Do you believe in the Afterlife?
https://nationalpost.com/news/canada/millennials-do-you-believe-in-life-after-life
A survey was conducted and a random sample of 1091 questionnaires is given in the form of the following contingency table:

```{r echo=FALSE, warning=FALSE}
x=c(435,147,375,134)
dim(x)=c(2,2)
dane<-as.table(x)
dimnames(dane)=list(Gender=c('Female','Male'),Believe=c('Yes','No'))
dane
fourfoldplot(dane)
```

Our task is to check if there is a significant relationship between the belief in the afterlife and gender. We can perform this procedure with the simple chi-square statistics and chosen qualitative correlation coefficient (two-way 2x2 table).

```{r echo=FALSE, warning=FALSE}
#install.packages("psych")
library(psych)
yes<-c(435,147)
no<-c(375,134)
#cohen.kappa(cbind(yes,no))
chisq.test(dane)
prop.table(dane)
```

As you can see we can calculate our chi-square statistic really quickly for two-way tables or larger. 
Now we can standardize this contingency measure to see if the relationship is significant.

```{r echo=FALSE, warning=FALSE}
library(DescTools)
Phi(dane)
#?ContCoef
#ContCoef(dane)
#CramerV(dane)
#TschuprowT(dane)
mosaicplot(dane)
barplot(dane)
```


## Exercise 1. Bivariate analysis for the 'Titanic' data.

Let's consider the titanic dataset which contains a complete list of passengers and crew members on the RMS Titanic. It includes a variable indicating whether a person did survive the sinking of the RMS Titanic on April 15, 1912.
A data frame contains 2456 observations on 14 variables.

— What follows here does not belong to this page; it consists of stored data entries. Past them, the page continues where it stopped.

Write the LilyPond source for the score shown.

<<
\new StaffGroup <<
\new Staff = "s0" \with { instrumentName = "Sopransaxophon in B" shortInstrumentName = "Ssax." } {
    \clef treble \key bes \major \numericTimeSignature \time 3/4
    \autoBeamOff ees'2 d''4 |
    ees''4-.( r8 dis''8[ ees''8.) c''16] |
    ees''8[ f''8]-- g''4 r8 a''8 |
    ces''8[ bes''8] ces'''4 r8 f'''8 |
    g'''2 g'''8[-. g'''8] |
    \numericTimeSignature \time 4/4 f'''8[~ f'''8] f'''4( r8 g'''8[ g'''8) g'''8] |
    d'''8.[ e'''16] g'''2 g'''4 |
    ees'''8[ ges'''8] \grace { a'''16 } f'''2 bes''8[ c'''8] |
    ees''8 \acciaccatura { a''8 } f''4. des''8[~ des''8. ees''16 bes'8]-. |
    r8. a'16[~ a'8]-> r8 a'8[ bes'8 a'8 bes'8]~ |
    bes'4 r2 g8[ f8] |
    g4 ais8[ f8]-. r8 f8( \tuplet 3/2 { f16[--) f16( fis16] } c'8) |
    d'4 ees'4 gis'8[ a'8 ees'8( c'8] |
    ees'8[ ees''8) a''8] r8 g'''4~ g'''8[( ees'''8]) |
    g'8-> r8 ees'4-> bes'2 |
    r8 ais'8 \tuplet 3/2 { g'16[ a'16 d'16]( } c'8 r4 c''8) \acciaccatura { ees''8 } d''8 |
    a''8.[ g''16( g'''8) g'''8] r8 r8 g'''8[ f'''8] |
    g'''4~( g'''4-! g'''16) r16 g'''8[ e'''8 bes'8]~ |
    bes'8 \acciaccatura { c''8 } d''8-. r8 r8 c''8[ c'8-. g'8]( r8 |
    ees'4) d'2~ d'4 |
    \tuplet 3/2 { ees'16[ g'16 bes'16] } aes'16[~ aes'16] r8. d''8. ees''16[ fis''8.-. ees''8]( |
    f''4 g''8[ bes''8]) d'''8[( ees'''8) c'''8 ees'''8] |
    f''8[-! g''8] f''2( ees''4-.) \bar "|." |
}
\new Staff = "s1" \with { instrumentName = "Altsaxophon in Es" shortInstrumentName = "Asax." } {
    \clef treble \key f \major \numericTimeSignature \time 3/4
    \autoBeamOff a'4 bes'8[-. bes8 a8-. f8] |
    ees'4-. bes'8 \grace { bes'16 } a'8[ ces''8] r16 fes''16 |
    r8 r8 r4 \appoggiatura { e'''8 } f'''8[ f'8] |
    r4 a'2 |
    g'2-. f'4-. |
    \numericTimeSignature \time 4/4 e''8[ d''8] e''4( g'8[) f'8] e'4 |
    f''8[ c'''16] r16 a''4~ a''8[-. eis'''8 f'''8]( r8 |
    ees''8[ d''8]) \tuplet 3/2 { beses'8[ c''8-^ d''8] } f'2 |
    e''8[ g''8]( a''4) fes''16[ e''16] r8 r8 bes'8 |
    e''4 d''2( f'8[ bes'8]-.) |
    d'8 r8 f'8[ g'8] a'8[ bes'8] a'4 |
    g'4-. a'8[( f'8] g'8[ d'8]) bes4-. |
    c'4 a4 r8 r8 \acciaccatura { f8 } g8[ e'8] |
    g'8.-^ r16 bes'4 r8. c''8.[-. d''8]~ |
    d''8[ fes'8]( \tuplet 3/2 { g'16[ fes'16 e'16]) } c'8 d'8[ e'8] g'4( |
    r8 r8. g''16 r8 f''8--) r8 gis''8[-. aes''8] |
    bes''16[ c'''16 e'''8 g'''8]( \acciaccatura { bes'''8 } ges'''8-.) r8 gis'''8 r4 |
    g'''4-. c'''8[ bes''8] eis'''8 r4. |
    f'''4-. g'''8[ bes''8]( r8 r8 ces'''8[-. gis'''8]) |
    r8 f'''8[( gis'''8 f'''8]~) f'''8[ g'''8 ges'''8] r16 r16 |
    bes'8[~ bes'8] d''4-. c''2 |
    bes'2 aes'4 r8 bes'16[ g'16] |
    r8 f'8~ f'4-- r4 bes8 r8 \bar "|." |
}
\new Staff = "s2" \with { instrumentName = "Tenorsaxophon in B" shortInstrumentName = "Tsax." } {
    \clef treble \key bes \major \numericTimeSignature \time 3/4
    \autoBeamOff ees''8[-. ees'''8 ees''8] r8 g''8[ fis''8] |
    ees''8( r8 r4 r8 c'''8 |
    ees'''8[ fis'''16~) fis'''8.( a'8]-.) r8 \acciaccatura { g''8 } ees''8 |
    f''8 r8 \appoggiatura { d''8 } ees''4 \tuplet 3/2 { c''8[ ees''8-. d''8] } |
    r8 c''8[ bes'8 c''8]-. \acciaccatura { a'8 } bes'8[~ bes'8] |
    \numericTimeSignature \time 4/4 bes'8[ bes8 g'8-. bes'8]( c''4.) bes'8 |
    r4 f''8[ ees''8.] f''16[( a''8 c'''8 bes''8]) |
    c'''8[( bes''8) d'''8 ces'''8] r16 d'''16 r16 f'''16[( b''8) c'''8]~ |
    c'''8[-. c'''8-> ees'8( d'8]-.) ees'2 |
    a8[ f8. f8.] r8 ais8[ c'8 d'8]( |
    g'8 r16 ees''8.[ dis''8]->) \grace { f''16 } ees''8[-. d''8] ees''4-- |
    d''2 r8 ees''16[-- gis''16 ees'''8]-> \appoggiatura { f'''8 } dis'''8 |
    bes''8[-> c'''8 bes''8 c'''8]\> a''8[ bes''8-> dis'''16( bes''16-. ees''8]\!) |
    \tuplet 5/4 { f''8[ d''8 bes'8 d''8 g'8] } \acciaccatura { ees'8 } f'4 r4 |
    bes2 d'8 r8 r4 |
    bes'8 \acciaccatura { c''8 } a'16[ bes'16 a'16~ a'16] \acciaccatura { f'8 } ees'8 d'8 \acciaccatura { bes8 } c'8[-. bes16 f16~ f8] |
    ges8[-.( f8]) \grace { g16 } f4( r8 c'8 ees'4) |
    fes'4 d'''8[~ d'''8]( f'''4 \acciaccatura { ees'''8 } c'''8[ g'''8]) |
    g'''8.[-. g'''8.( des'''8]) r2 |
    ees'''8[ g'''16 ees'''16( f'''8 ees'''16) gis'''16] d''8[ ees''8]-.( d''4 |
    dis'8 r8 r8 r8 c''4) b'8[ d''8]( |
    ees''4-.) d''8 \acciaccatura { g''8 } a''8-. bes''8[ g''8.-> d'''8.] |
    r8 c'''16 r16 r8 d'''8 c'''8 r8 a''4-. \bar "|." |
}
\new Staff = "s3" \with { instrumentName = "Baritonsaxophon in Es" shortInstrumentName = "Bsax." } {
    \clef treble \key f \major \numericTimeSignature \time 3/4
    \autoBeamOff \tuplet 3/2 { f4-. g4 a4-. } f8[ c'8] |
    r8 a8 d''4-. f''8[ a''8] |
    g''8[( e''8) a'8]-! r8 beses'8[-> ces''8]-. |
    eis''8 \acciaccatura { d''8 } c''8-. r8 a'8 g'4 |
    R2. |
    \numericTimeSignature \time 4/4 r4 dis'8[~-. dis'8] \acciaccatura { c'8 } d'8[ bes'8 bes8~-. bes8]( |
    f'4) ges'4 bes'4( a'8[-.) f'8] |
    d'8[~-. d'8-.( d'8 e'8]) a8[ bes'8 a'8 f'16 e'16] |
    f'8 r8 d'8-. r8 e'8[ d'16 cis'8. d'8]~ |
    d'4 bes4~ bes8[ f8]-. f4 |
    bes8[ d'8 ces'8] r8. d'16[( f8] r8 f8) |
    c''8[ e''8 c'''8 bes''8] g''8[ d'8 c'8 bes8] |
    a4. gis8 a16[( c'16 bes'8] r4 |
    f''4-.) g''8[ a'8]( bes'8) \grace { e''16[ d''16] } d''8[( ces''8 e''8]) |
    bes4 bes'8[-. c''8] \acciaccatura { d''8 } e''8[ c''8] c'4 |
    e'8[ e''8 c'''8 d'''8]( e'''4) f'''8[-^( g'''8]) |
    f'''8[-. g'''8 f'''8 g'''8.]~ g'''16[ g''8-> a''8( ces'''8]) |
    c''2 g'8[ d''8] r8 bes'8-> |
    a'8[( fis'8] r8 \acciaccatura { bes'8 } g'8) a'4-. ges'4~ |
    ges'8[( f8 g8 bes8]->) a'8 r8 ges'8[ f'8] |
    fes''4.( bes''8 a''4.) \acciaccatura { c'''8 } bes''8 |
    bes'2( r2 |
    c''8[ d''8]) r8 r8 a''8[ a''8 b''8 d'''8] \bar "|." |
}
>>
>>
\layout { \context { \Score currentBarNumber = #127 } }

```{r load-data2, warning=TRUE, include=FALSE}
library(haven)
download.file("https://github.com/kflisikowski/ds/blob/master/titanic.csv?raw=true", destfile ="titanic.csv",mode="wb")
titanic <- read.csv("titanic.csv",row.names=1,sep=";")
```

The website http://www.encyclopedia-titanica.org/ offers detailed information about passengers and crew members on the RMS Titanic. According to the website 1317 passengers and 890 crew member were aboard.

8 musicians and 9 employees of the shipyard company are listed as passengers, but travelled with a free ticket, which is why they have NA values in fare. In addition to that, fare is truely missing for a few regular passengers.